Christian Boros, a major collector, houses his entire collection in a bunker constructed in 1942 in central Berlin for about 2000 people. The bunker has a colourful career. In 1945 it was occupied by the Soviet army, and within four years it served as a warehouse for textiles. In the late 1950s it was used to store dried and tropical fruit, and local residents began to call it “bananabunker.”
In 1990, the Reunion the Federal Republic of Germany took it over, and two years later it became world famous as a techno club and people used some of the abandoned sections to have sex.
Radicals plays were staged here. Finally, Boros, an adman, appointed architect Jens Casper and Petra Peterson to remodel it for his ever-growing collection. Here works tailored to suit the space are exhibited.
Kunstlerhaus Bethanien and Kunstraum Kreuzberg Bethanien with their studios and exhibition spaces are both housed in the Central Deaconesses’ Home and Hospital constructed in a style that was imitative of Gothic architecture between 1845 and 1847.
It had been commissioned by Friedrich Wilhelm IV. In 1947 it was fated to be demolished, at a time when it was being squatted. Michael Hardter, the founding director of Kunstlerhaus Bethanien GmbH, was among those who saved it from destruction.

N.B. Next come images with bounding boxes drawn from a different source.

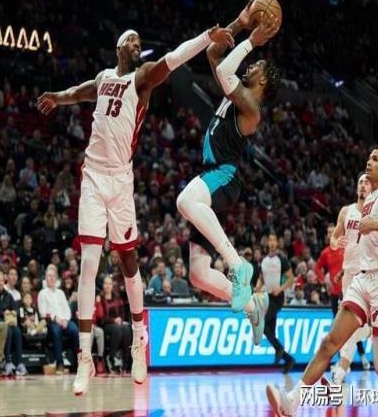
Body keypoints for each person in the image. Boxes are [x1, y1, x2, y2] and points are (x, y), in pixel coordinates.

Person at [38, 23, 234, 395]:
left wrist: (207, 38)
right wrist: (57, 98)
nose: (136, 44)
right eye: (130, 40)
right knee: (89, 263)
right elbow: (79, 92)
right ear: (118, 48)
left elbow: (173, 58)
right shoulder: (103, 78)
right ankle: (84, 358)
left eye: (139, 42)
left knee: (129, 263)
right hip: (93, 176)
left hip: (120, 181)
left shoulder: (141, 79)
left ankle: (138, 341)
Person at [267, 145, 378, 417]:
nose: (369, 161)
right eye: (368, 157)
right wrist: (338, 245)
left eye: (375, 159)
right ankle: (292, 402)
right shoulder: (366, 201)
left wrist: (374, 225)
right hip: (361, 280)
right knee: (329, 343)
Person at [176, 1, 280, 345]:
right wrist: (239, 22)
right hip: (213, 179)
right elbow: (214, 54)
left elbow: (223, 70)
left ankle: (238, 266)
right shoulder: (236, 91)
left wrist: (251, 41)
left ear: (262, 79)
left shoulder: (252, 107)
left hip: (224, 175)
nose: (251, 64)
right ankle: (254, 306)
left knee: (184, 200)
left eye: (257, 65)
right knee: (198, 274)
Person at [328, 173, 372, 385]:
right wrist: (335, 242)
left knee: (359, 326)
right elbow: (334, 237)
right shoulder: (346, 211)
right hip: (349, 275)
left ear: (372, 188)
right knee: (350, 325)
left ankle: (341, 369)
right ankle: (341, 370)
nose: (362, 185)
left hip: (368, 274)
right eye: (360, 182)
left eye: (366, 182)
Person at [256, 233, 295, 372]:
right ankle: (288, 359)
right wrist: (257, 289)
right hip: (267, 297)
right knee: (269, 333)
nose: (272, 242)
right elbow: (261, 278)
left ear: (277, 243)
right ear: (267, 243)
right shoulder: (264, 261)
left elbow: (291, 279)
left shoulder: (281, 260)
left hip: (277, 298)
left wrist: (281, 288)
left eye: (274, 240)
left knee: (262, 324)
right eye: (270, 240)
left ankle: (279, 349)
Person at [38, 266, 79, 374]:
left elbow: (67, 309)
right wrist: (55, 318)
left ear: (56, 278)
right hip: (51, 321)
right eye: (49, 276)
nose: (51, 278)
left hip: (65, 320)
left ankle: (77, 363)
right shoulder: (42, 293)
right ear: (45, 278)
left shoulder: (60, 293)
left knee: (75, 330)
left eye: (53, 276)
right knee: (56, 331)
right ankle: (60, 364)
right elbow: (42, 312)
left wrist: (65, 320)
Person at [0, 271, 27, 376]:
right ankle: (7, 362)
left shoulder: (8, 295)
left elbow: (15, 308)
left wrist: (14, 311)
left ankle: (19, 363)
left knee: (17, 331)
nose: (0, 283)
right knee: (8, 330)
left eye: (2, 280)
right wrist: (3, 313)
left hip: (9, 321)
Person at [95, 276, 132, 374]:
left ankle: (125, 363)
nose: (108, 286)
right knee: (117, 329)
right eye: (106, 283)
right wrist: (114, 320)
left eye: (109, 284)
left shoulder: (117, 297)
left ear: (112, 285)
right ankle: (110, 357)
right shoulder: (100, 298)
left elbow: (122, 312)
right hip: (105, 324)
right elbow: (101, 317)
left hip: (118, 323)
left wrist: (121, 319)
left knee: (127, 329)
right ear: (103, 285)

The Hamburger Bahnhof, that was erected in the mid-19th century as one of the first terminal stations of the rail system, reopened in November 1996 after a lengthy reconstruction by architect Josef Paul Kleihues. Now a Museum for Contemporary Art, in early 20th century, the structure was converted into a museum of transport and construction.
It has a neo-classical façade and actually looks funky as it is outlined with blue neon that is visible from the city trains. Of course, a lot of money is needed for this, but think of the money the CMC wastes every year on projects like paving footpaths, turning them into death traps in the process, or the futile drive against mosquitoes. It is said that the Old Mint on Strand Road will be converted into a museum and a hotel. But unless it actually materialises nothing definite can be said about it.